| WHAT IS EXPECTED |
Please restate, exactly as they appear, only the lines from the one that contains "boule de glace à la vanille." to the final line of the entries, with no pictures.
:::::
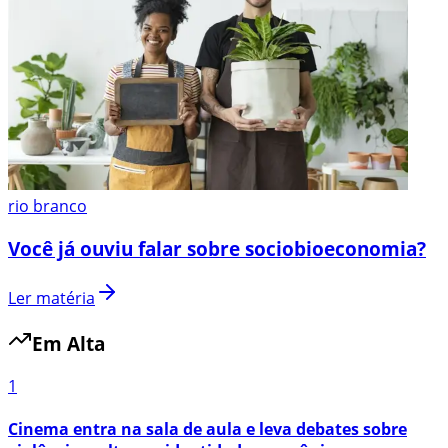
rio branco
Você já ouviu falar sobre sociobioeconomia?
Ler matéria
Em Alta
1
Cinema entra na sala de aula e leva debates sobre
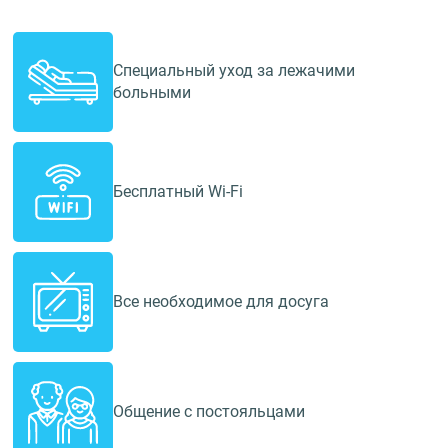
Специальный уход за лежачими
больными
Бесплатный Wi-Fi
Все необходимое для досуга
Общение с постояльцами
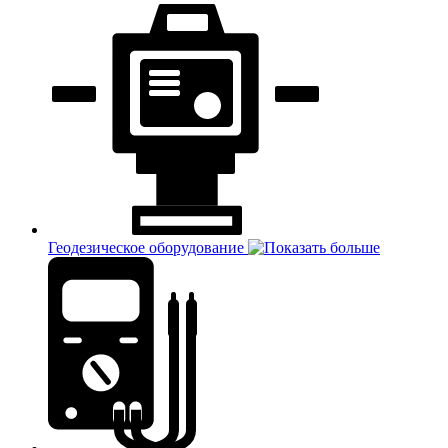
Геодезическое оборудование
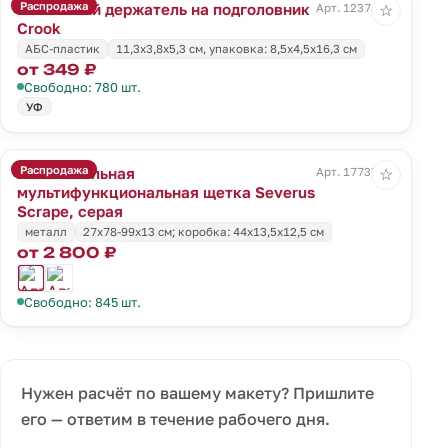
Распродажа
Магнитный держатель на подголовник
Арт. 12374.10
☆
Crook
АБС-пластик
11,3х3,8х5,3 см, упаковка: 8,5х4,5х16,3 см
от 349 ₽
Свободно: 780 шт.
УФ
Распродажа
Автомобильная
Арт. 17735.10
☆
мультифункциональная щетка Severus
Scrape, серая
металл
27х78-99х13 см; коробка: 44х13,5х12,5 см
от 2 800 ₽
Свободно: 845 шт.
Нужен расчёт по вашему макету? Пришлите
его — ответим в течение рабочего дня.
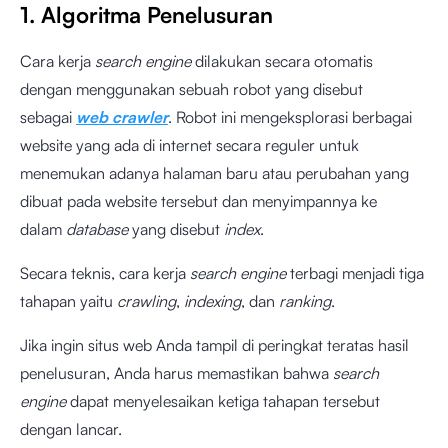
1. Algoritma Penelusuran
Cara kerja
search engine
dilakukan secara otomatis
dengan menggunakan sebuah robot yang disebut
sebagai
web crawler
. Robot ini mengeksplorasi berbagai
website yang ada di internet secara reguler untuk
menemukan adanya halaman baru atau perubahan yang
dibuat pada website tersebut dan menyimpannya ke
dalam
database
yang disebut
index
.
Secara teknis, cara kerja
search engine
terbagi menjadi tiga
tahapan yaitu
crawling
,
indexing
, dan
ranking
.
Jika ingin situs web Anda tampil di peringkat teratas hasil
penelusuran, Anda harus memastikan bahwa
search
engine
dapat menyelesaikan ketiga tahapan tersebut
dengan lancar.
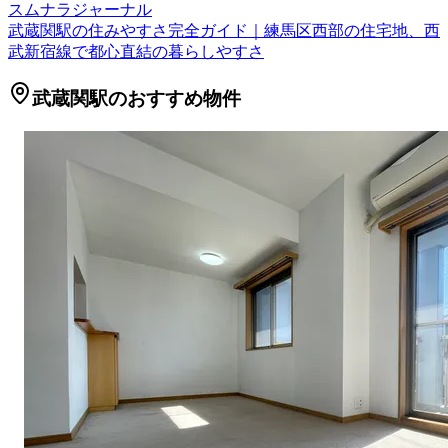
スムナラジャーナル
武蔵関駅の住みやすさ完全ガイド｜練馬区西部の住宅地、西
武新宿線で都心直結の暮らしやすさ
武蔵関駅のおすすめ物件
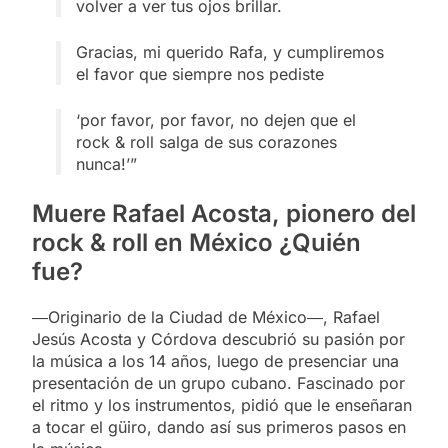
volver a ver tus ojos brillar.
Gracias, mi querido Rafa, y cumpliremos
el favor que siempre nos pediste
‘por favor, por favor, no dejen que el
rock & roll salga de sus corazones
nunca!’”
Muere Rafael Acosta, pionero del
rock & roll en México ¿Quién
fue?
―Originario de la Ciudad de México―, Rafael
Jesús Acosta y Córdova descubrió su pasión por
la música a los 14 años, luego de presenciar una
presentación de un grupo cubano. Fascinado por
el ritmo y los instrumentos, pidió que le enseñaran
a tocar el güiro, dando así sus primeros pasos en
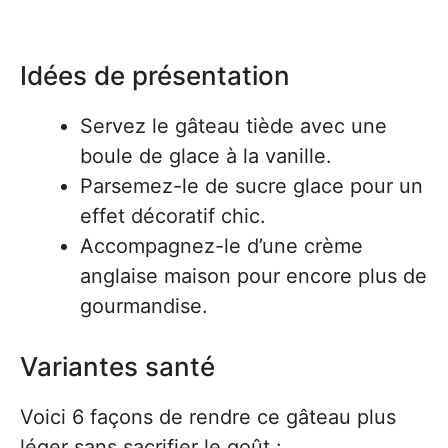
Idées de présentation
Servez le gâteau tiède avec une
boule de glace à la vanille.
Parsemez-le de sucre glace pour un
effet décoratif chic.
Accompagnez-le d’une crème
anglaise maison pour encore plus de
gourmandise.
Variantes santé
Voici 6 façons de rendre ce gâteau plus
léger sans sacrifier le goût :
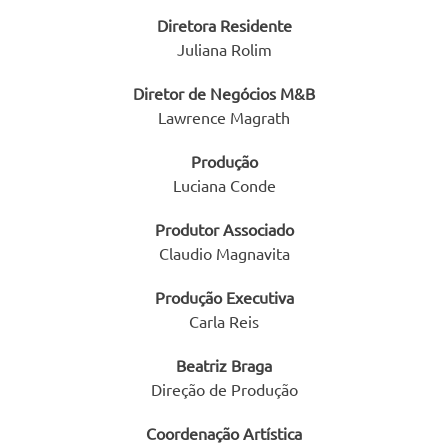
Diretora Residente
Juliana Rolim
Diretor de Negócios M&B
Lawrence Magrath
Produção
Luciana Conde
Produtor Associado
Claudio Magnavita
Produção Executiva
Carla Reis
Beatriz Braga
Direção de Produção
Coordenação Artística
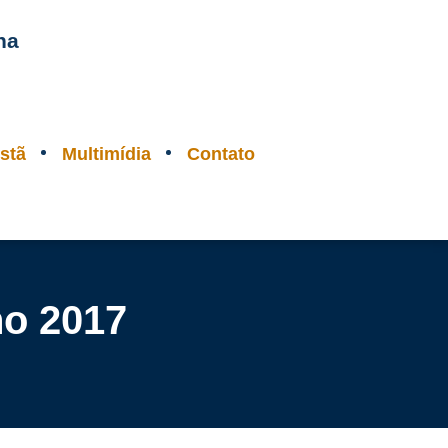
na
stã
Multimídia
Contato
no 2017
:::::
| EXERCISE OUTPUT |
boule de glace à la vanille.
Parsemez-le de sucre glace pour un
effet décoratif chic.
Accompagnez-le d’une crème
anglaise maison pour encore plus de
gourmandise.
Variantes santé
Voici 6 façons de rendre ce gâteau plus
léger sans sacrifier le goût :
Diretora Residente
Juliana Rolim
Diretor de Negócios M&B
Lawrence Magrath
Produção
Luciana Conde
Produtor Associado
Claudio Magnavita
Produção Executiva
Carla Reis
Beatriz Braga
Direção de Produção
Coordenação Artística
na
stã
Multimídia
Contato
no 2017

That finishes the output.